Aradical automation of the anonymisation process, devoid of human control and disengaged from context, has produced the paradoxical effect of annihilating the cognitive, orientative and guarantor function of jurisprudence. In the name of privacy it has ended up denying the right to knowledge of living law, calling into question the very intelligibility of the legal system.
The Tar's decision
.The Regional Administrative Court, in a decision destined to set the standard, has made it clear that anonymisation cannot be reduced to a mere technical operation, nor flattened on a blind automatism. On the contrary, it affects the quality of justice and the effectiveness of the right of defence. It betrays the founding principle of law - da mihi factum, dabo tibi ius - any practice that obliterates facts, making it impossible to apply the rule consistently to the concrete case.

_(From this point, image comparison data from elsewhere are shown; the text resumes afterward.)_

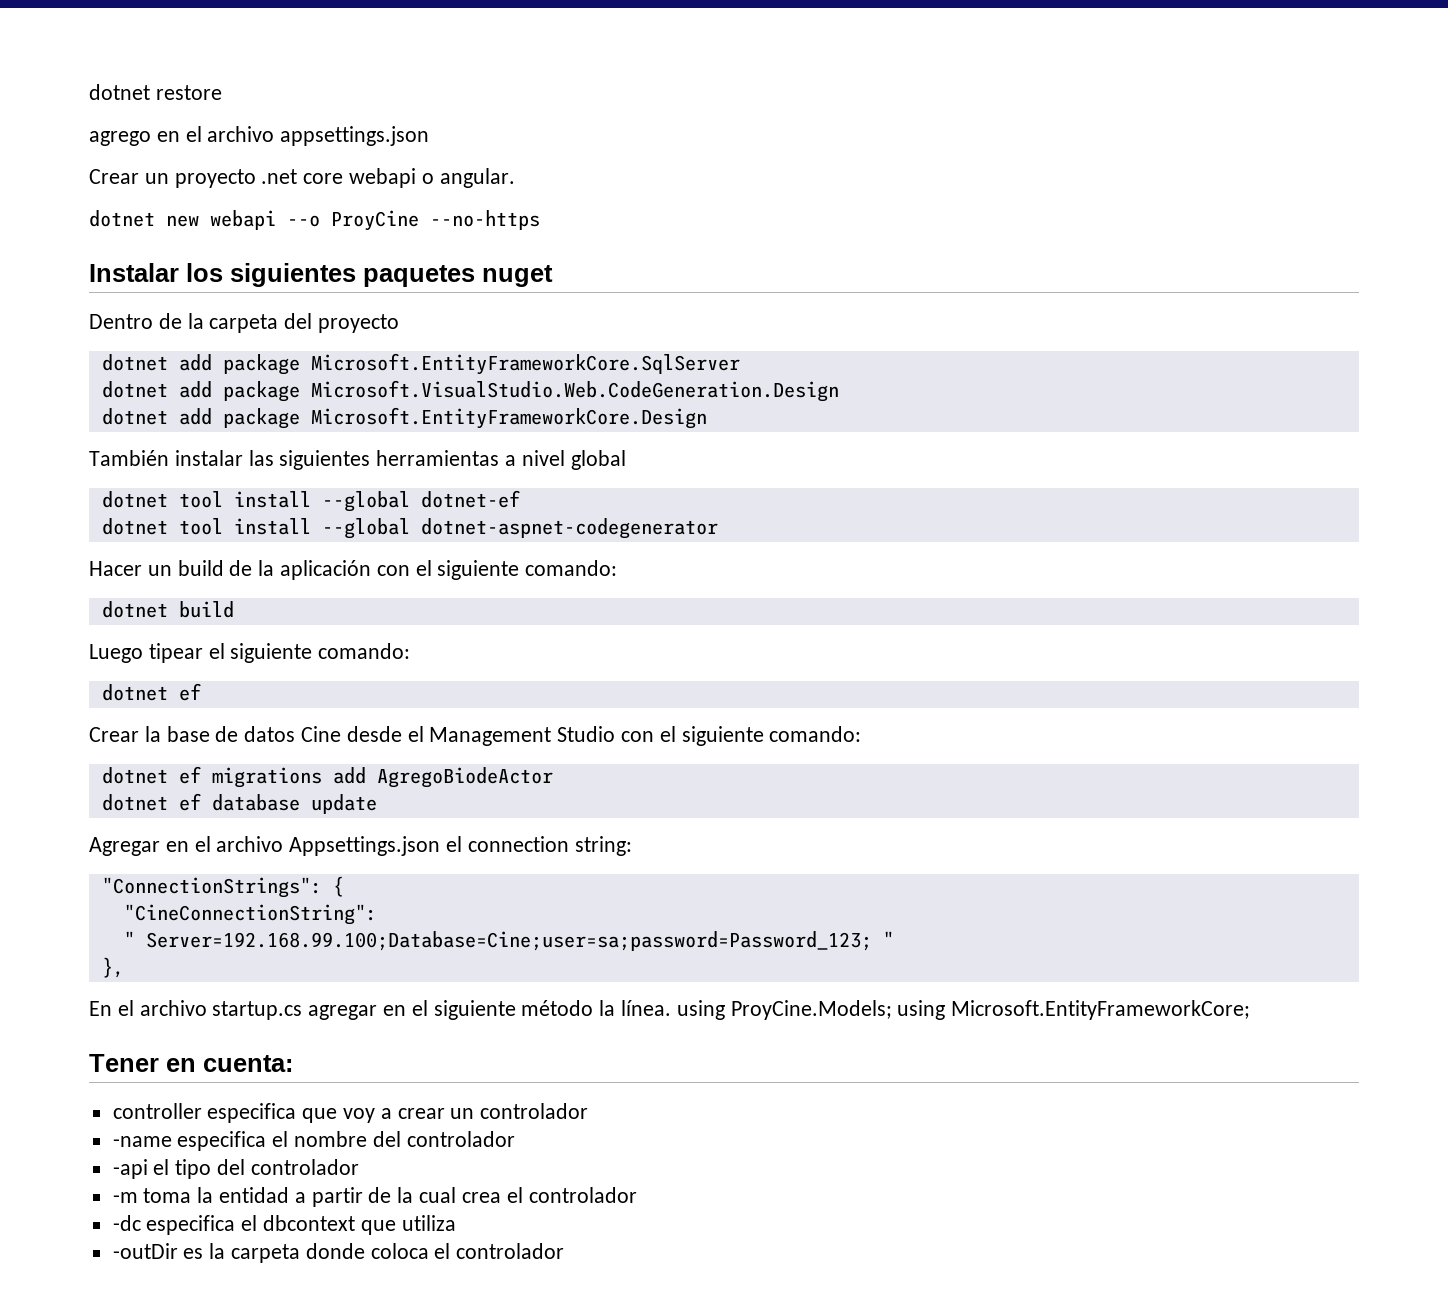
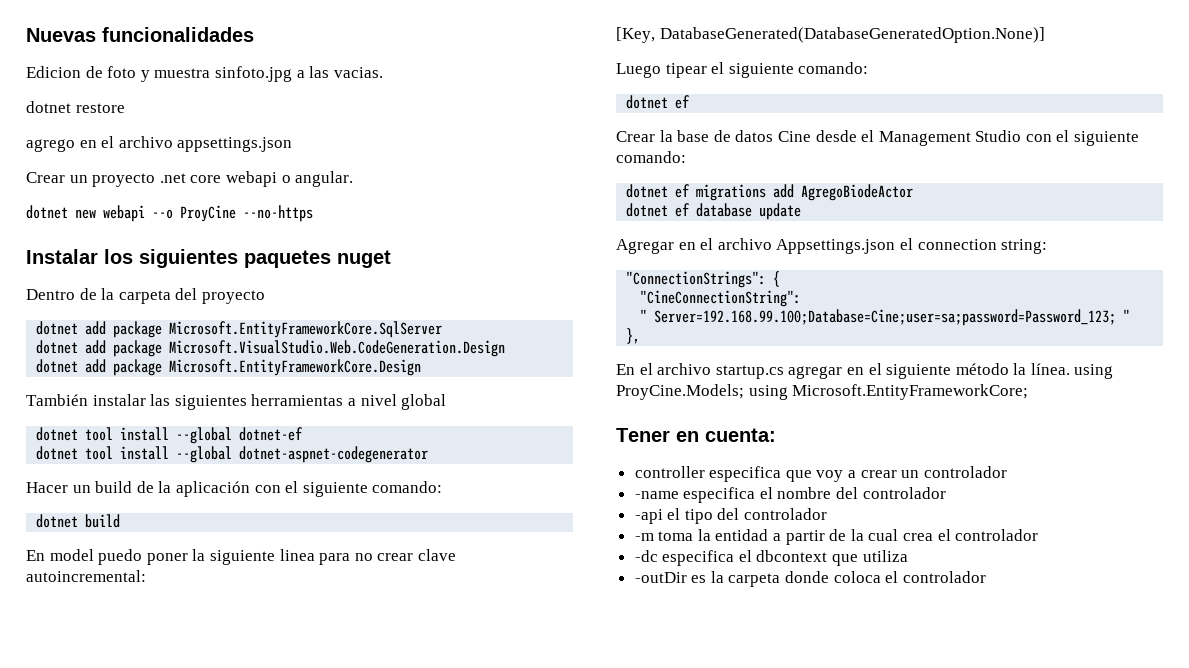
(89, 92) none -> [26,27,254,42] [26,66,383,82] Nuevas funcionalidades // Edicion de foto y muestra sinfoto.jpg a las vacias. //
(234, 609) none -> [26,549,456,565] [26,570,146,582] [616,27,1045,43] // En model puedo poner la siguiente linea para no crear clave autoincremental: // [Key, DatabaseGenerated(DatabaseGeneratedOption.None)]

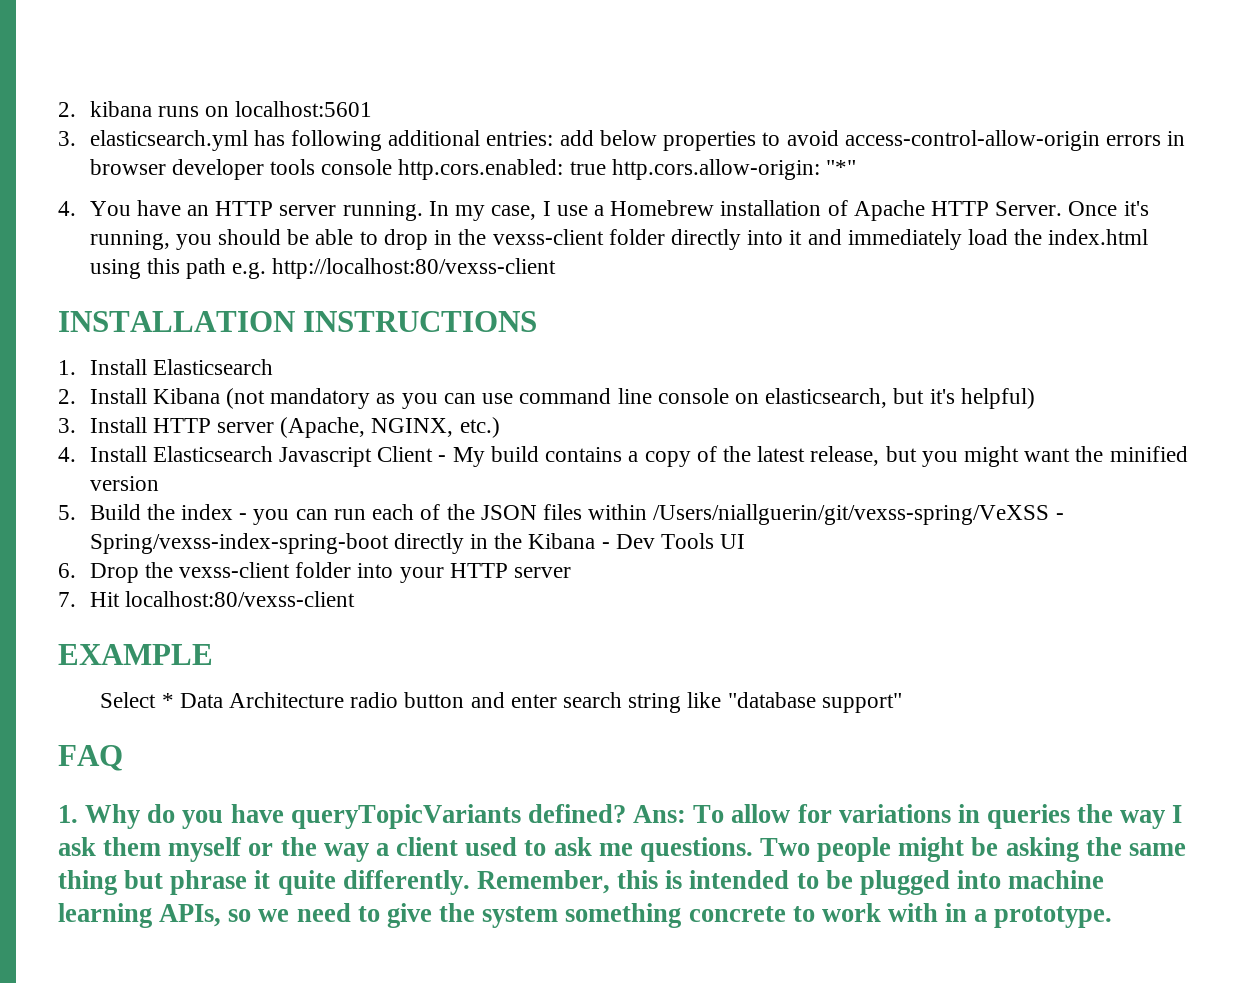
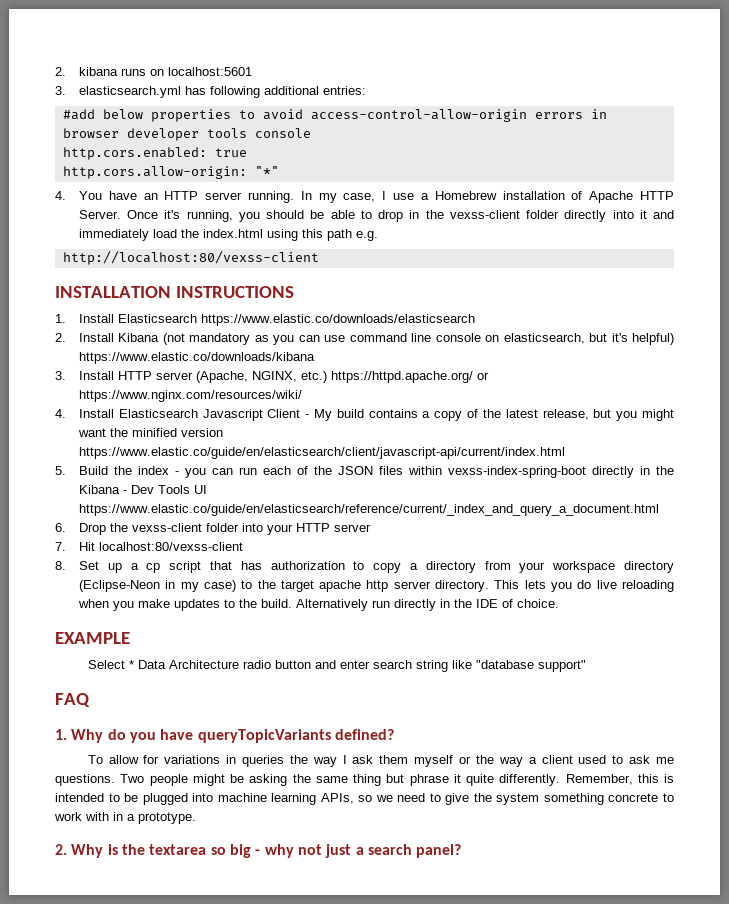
[559,130,594,146] add -> [62,109,95,120] // #add
(393, 167) none -> (311, 133) //
(606, 168) none -> (247, 152) //
(267, 270) none -> (378, 236) //
(273, 367) none -> [200,314,475,326] https://www.elastic.co/downloads/elasticsearch
(1035, 398) none -> [78,352,315,364] https://www.elastic.co/downloads/kibana
(500, 427) none -> [330,371,489,383] [78,390,302,402] https://httpd.apache.org/ or https://www.nginx.com/resources/wiki/
(159, 483) none -> [78,447,565,459] https://www.elastic.co/guide/en/elasticsearch/client/javascript-api/current/index.html
[653,504,1064,525] [89,533,389,554] /Users/niallguerin/git/vexss-spring/VeXSS - Spring/vexss-index-spring-boot -> [447,466,586,478] vexss-index-spring-boot
(746, 541) none -> [78,504,659,516] https://www.elastic.co/guide/en/elasticsearch/reference/current/_index_and_query_a_document.html
(355, 599) none -> [55,561,675,573] [78,580,674,592] [77,599,559,611] // 8. Set up a cp script that has authorization to copy a directory from your workspace directory (Eclipse-Neon in my case) to the target apache http server directory. This lets you do live reloading when you make updates to the build. Alternatively run directly in the IDE of choice.
[633,805,687,823] Ans: -> (394, 734) //
(1113, 917) none -> [55,844,462,858] // 2. Why is the textarea so big - why not just a search panel?

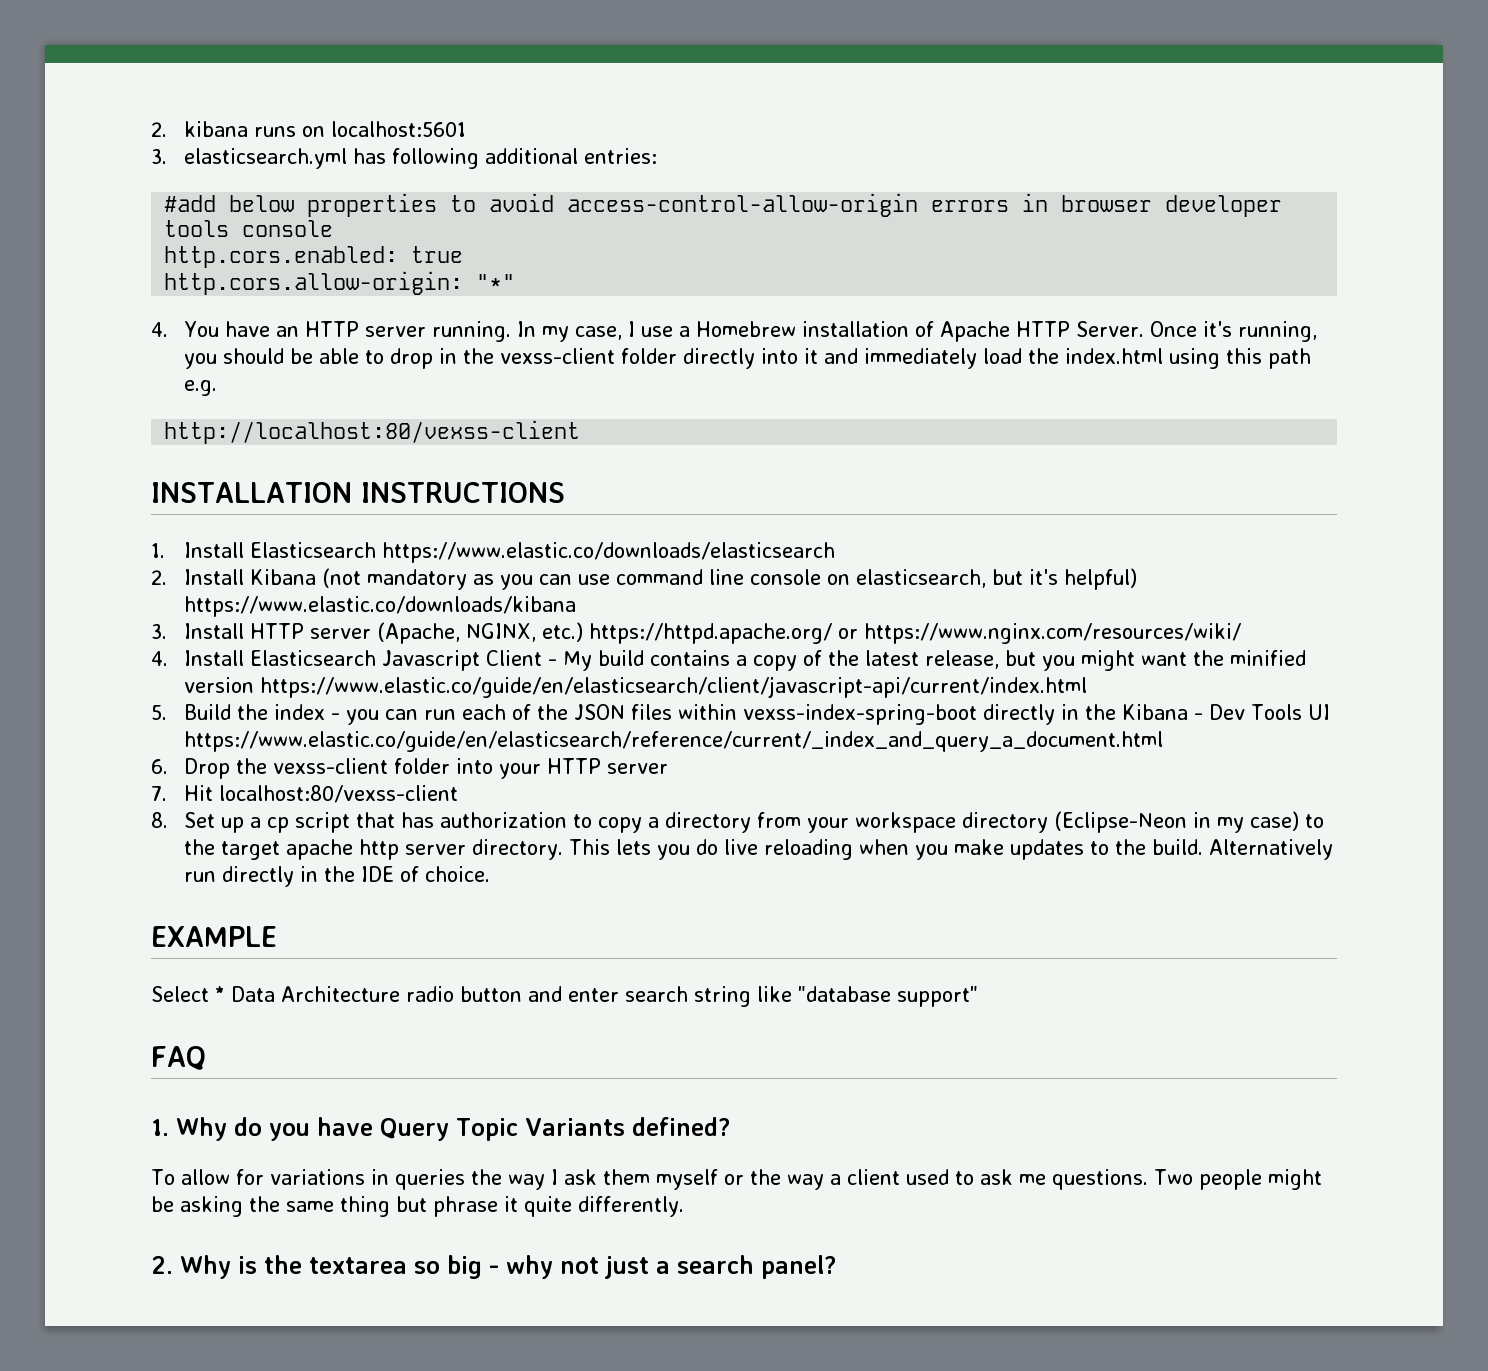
[197,729,331,743] queryTopicVariants -> [380,1118,625,1141] Query Topic Variants
[565,774,674,785] [55,793,674,805] [54,812,196,824] Remember, this is intended to be plugged into machine learning APIs, so we need to give the system something concrete to work with in a prototype. -> (684, 1206) none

The ruling also highlights how generalised and indiscriminate anonymisation conflicts with constitutional and supranational principles. Article 6 of the European Convention on Human Rights and Article 47 of the Charter of Fundamental Rights of the European Union - as well as Article 111 of the Italian Constitution - enshrine not only the publicity of hearings, but also the knowability of decisions. Publicity that does not end with the formal visibility of the text, but requires that the judgment be comprehensible, in its logic, in its motivational path, which cannot disregard the concrete case, and in its systemic implications.